Exercise directions:
What is needed is a word-for-word copy of the records below.

§ §

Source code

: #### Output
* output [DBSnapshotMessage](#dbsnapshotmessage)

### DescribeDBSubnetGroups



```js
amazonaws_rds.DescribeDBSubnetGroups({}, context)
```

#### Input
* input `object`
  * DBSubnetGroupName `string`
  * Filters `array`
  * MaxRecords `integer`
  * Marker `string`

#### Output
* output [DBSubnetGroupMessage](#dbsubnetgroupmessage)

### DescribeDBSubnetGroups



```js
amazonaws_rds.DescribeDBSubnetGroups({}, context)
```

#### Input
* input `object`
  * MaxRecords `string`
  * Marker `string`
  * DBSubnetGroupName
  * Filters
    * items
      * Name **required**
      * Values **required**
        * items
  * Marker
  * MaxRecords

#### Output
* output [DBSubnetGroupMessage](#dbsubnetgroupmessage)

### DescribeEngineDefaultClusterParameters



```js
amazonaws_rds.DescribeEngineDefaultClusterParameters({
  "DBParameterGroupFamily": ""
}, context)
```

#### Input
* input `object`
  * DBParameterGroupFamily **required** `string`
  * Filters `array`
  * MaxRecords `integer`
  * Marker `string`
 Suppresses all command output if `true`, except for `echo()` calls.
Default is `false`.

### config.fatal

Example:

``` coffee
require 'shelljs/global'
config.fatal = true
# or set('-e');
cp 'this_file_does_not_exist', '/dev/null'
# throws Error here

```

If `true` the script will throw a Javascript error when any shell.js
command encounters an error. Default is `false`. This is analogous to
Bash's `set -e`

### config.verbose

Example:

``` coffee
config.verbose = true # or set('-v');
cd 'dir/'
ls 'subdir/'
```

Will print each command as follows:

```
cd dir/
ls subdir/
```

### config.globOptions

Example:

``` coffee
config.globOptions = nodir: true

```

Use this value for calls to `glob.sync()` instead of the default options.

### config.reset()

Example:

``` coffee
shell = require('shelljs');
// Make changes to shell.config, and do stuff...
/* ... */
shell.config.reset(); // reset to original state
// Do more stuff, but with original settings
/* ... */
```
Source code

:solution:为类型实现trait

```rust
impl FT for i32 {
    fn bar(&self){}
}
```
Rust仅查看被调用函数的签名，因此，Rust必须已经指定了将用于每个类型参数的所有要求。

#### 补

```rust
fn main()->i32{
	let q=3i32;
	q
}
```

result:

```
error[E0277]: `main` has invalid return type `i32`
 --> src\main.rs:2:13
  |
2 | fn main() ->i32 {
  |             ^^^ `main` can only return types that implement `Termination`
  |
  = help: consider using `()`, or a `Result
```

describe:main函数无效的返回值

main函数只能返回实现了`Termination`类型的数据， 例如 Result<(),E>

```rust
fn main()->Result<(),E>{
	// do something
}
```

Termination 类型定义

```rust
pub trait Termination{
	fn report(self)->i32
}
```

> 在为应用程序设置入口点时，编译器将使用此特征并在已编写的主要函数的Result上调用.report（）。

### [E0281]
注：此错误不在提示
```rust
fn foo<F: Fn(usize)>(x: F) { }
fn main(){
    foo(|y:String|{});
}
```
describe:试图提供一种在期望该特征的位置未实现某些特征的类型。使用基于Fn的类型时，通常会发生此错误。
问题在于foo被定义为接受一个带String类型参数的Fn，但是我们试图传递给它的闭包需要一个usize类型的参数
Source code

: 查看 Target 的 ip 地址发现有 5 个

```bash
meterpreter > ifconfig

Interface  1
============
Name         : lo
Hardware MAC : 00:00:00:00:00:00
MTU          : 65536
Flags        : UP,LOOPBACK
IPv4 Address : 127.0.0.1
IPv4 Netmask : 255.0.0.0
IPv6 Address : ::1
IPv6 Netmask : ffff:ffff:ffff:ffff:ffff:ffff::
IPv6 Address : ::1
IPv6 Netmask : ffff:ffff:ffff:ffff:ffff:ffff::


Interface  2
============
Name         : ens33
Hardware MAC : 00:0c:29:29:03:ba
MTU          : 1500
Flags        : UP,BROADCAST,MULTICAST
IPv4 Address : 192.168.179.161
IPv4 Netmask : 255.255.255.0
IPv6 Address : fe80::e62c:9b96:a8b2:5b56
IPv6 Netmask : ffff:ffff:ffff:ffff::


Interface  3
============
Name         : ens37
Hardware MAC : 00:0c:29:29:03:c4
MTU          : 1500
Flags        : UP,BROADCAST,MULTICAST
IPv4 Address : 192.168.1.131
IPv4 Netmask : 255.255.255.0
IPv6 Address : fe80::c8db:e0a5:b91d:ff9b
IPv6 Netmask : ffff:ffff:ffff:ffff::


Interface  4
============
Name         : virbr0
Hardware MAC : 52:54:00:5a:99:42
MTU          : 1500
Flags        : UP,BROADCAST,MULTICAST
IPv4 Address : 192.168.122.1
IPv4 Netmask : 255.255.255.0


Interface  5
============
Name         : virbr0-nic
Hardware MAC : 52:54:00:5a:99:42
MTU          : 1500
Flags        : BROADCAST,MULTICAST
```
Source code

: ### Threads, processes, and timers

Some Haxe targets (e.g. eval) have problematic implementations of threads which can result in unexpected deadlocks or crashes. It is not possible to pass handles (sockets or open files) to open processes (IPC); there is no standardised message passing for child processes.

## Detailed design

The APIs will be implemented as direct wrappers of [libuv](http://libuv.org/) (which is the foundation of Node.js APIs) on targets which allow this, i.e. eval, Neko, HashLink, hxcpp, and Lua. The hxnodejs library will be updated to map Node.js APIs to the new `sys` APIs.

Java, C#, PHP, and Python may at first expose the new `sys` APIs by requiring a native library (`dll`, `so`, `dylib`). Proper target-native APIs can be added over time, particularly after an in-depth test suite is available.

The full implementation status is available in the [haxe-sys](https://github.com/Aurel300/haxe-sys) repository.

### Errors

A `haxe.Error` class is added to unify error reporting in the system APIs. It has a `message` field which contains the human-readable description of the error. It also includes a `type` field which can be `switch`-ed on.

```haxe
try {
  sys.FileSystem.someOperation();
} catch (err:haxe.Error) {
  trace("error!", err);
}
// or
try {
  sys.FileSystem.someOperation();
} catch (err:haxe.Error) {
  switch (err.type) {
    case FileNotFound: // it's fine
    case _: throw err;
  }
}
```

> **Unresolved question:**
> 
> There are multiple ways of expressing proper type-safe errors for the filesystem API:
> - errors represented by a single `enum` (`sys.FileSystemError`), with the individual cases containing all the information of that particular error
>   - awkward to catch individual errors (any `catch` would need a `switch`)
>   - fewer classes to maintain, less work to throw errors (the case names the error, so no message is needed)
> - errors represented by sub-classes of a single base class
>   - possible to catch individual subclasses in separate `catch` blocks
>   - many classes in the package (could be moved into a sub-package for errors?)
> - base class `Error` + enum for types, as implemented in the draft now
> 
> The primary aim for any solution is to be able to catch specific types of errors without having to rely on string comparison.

§ §

Solution below:
Source code

: #### Output
* output [DBSnapshotMessage](#dbsnapshotmessage)

### DescribeDBSubnetGroups



```js
amazonaws_rds.DescribeDBSubnetGroups({}, context)
```

#### Input
* input `object`
  * DBSubnetGroupName `string`
  * Filters `array`
  * MaxRecords `integer`
  * Marker `string`

#### Output
* output [DBSubnetGroupMessage](#dbsubnetgroupmessage)

### DescribeDBSubnetGroups



```js
amazonaws_rds.DescribeDBSubnetGroups({}, context)
```

#### Input
* input `object`
  * MaxRecords `string`
  * Marker `string`
  * DBSubnetGroupName
  * Filters
    * items
      * Name **required**
      * Values **required**
        * items
  * Marker
  * MaxRecords

#### Output
* output [DBSubnetGroupMessage](#dbsubnetgroupmessage)

### DescribeEngineDefaultClusterParameters



```js
amazonaws_rds.DescribeEngineDefaultClusterParameters({
  "DBParameterGroupFamily": ""
}, context)
```

#### Input
* input `object`
  * DBParameterGroupFamily **required** `string`
  * Filters `array`
  * MaxRecords `integer`
  * Marker `string`
 Suppresses all command output if `true`, except for `echo()` calls.
Default is `false`.

### config.fatal

Example:

``` coffee
require 'shelljs/global'
config.fatal = true
# or set('-e');
cp 'this_file_does_not_exist', '/dev/null'
# throws Error here

```

If `true` the script will throw a Javascript error when any shell.js
command encounters an error. Default is `false`. This is analogous to
Bash's `set -e`

### config.verbose

Example:

``` coffee
config.verbose = true # or set('-v');
cd 'dir/'
ls 'subdir/'
```

Will print each command as follows:

```
cd dir/
ls subdir/
```

### config.globOptions

Example:

``` coffee
config.globOptions = nodir: true

```

Use this value for calls to `glob.sync()` instead of the default options.

### config.reset()

Example:

``` coffee
shell = require('shelljs');
// Make changes to shell.config, and do stuff...
/* ... */
shell.config.reset(); // reset to original state
// Do more stuff, but with original settings
/* ... */
```
Source code

:solution:为类型实现trait

```rust
impl FT for i32 {
    fn bar(&self){}
}
```
Rust仅查看被调用函数的签名，因此，Rust必须已经指定了将用于每个类型参数的所有要求。

#### 补

```rust
fn main()->i32{
	let q=3i32;
	q
}
```

result:

```
error[E0277]: `main` has invalid return type `i32`
 --> src\main.rs:2:13
  |
2 | fn main() ->i32 {
  |             ^^^ `main` can only return types that implement `Termination`
  |
  = help: consider using `()`, or a `Result
```

describe:main函数无效的返回值

main函数只能返回实现了`Termination`类型的数据， 例如 Result<(),E>

```rust
fn main()->Result<(),E>{
	// do something
}
```

Termination 类型定义

```rust
pub trait Termination{
	fn report(self)->i32
}
```

> 在为应用程序设置入口点时，编译器将使用此特征并在已编写的主要函数的Result上调用.report（）。

### [E0281]
注：此错误不在提示
```rust
fn foo<F: Fn(usize)>(x: F) { }
fn main(){
    foo(|y:String|{});
}
```
describe:试图提供一种在期望该特征的位置未实现某些特征的类型。使用基于Fn的类型时，通常会发生此错误。
问题在于foo被定义为接受一个带String类型参数的Fn，但是我们试图传递给它的闭包需要一个usize类型的参数
Source code

: 查看 Target 的 ip 地址发现有 5 个

```bash
meterpreter > ifconfig

Interface  1
============
Name         : lo
Hardware MAC : 00:00:00:00:00:00
MTU          : 65536
Flags        : UP,LOOPBACK
IPv4 Address : 127.0.0.1
IPv4 Netmask : 255.0.0.0
IPv6 Address : ::1
IPv6 Netmask : ffff:ffff:ffff:ffff:ffff:ffff::
IPv6 Address : ::1
IPv6 Netmask : ffff:ffff:ffff:ffff:ffff:ffff::


Interface  2
============
Name         : ens33
Hardware MAC : 00:0c:29:29:03:ba
MTU          : 1500
Flags        : UP,BROADCAST,MULTICAST
IPv4 Address : 192.168.179.161
IPv4 Netmask : 255.255.255.0
IPv6 Address : fe80::e62c:9b96:a8b2:5b56
IPv6 Netmask : ffff:ffff:ffff:ffff::


Interface  3
============
Name         : ens37
Hardware MAC : 00:0c:29:29:03:c4
MTU          : 1500
Flags        : UP,BROADCAST,MULTICAST
IPv4 Address : 192.168.1.131
IPv4 Netmask : 255.255.255.0
IPv6 Address : fe80::c8db:e0a5:b91d:ff9b
IPv6 Netmask : ffff:ffff:ffff:ffff::


Interface  4
============
Name         : virbr0
Hardware MAC : 52:54:00:5a:99:42
MTU          : 1500
Flags        : UP,BROADCAST,MULTICAST
IPv4 Address : 192.168.122.1
IPv4 Netmask : 255.255.255.0


Interface  5
============
Name         : virbr0-nic
Hardware MAC : 52:54:00:5a:99:42
MTU          : 1500
Flags        : BROADCAST,MULTICAST
```
Source code

: ### Threads, processes, and timers

Some Haxe targets (e.g. eval) have problematic implementations of threads which can result in unexpected deadlocks or crashes. It is not possible to pass handles (sockets or open files) to open processes (IPC); there is no standardised message passing for child processes.

## Detailed design

The APIs will be implemented as direct wrappers of [libuv](http://libuv.org/) (which is the foundation of Node.js APIs) on targets which allow this, i.e. eval, Neko, HashLink, hxcpp, and Lua. The hxnodejs library will be updated to map Node.js APIs to the new `sys` APIs.

Java, C#, PHP, and Python may at first expose the new `sys` APIs by requiring a native library (`dll`, `so`, `dylib`). Proper target-native APIs can be added over time, particularly after an in-depth test suite is available.

The full implementation status is available in the [haxe-sys](https://github.com/Aurel300/haxe-sys) repository.

### Errors

A `haxe.Error` class is added to unify error reporting in the system APIs. It has a `message` field which contains the human-readable description of the error. It also includes a `type` field which can be `switch`-ed on.

```haxe
try {
  sys.FileSystem.someOperation();
} catch (err:haxe.Error) {
  trace("error!", err);
}
// or
try {
  sys.FileSystem.someOperation();
} catch (err:haxe.Error) {
  switch (err.type) {
    case FileNotFound: // it's fine
    case _: throw err;
  }
}
```

> **Unresolved question:**
> 
> There are multiple ways of expressing proper type-safe errors for the filesystem API:
> - errors represented by a single `enum` (`sys.FileSystemError`), with the individual cases containing all the information of that particular error
>   - awkward to catch individual errors (any `catch` would need a `switch`)
>   - fewer classes to maintain, less work to throw errors (the case names the error, so no message is needed)
> - errors represented by sub-classes of a single base class
>   - possible to catch individual subclasses in separate `catch` blocks
>   - many classes in the package (could be moved into a sub-package for errors?)
> - base class `Error` + enum for types, as implemented in the draft now
> 
> The primary aim for any solution is to be able to catch specific types of errors without having to rely on string comparison.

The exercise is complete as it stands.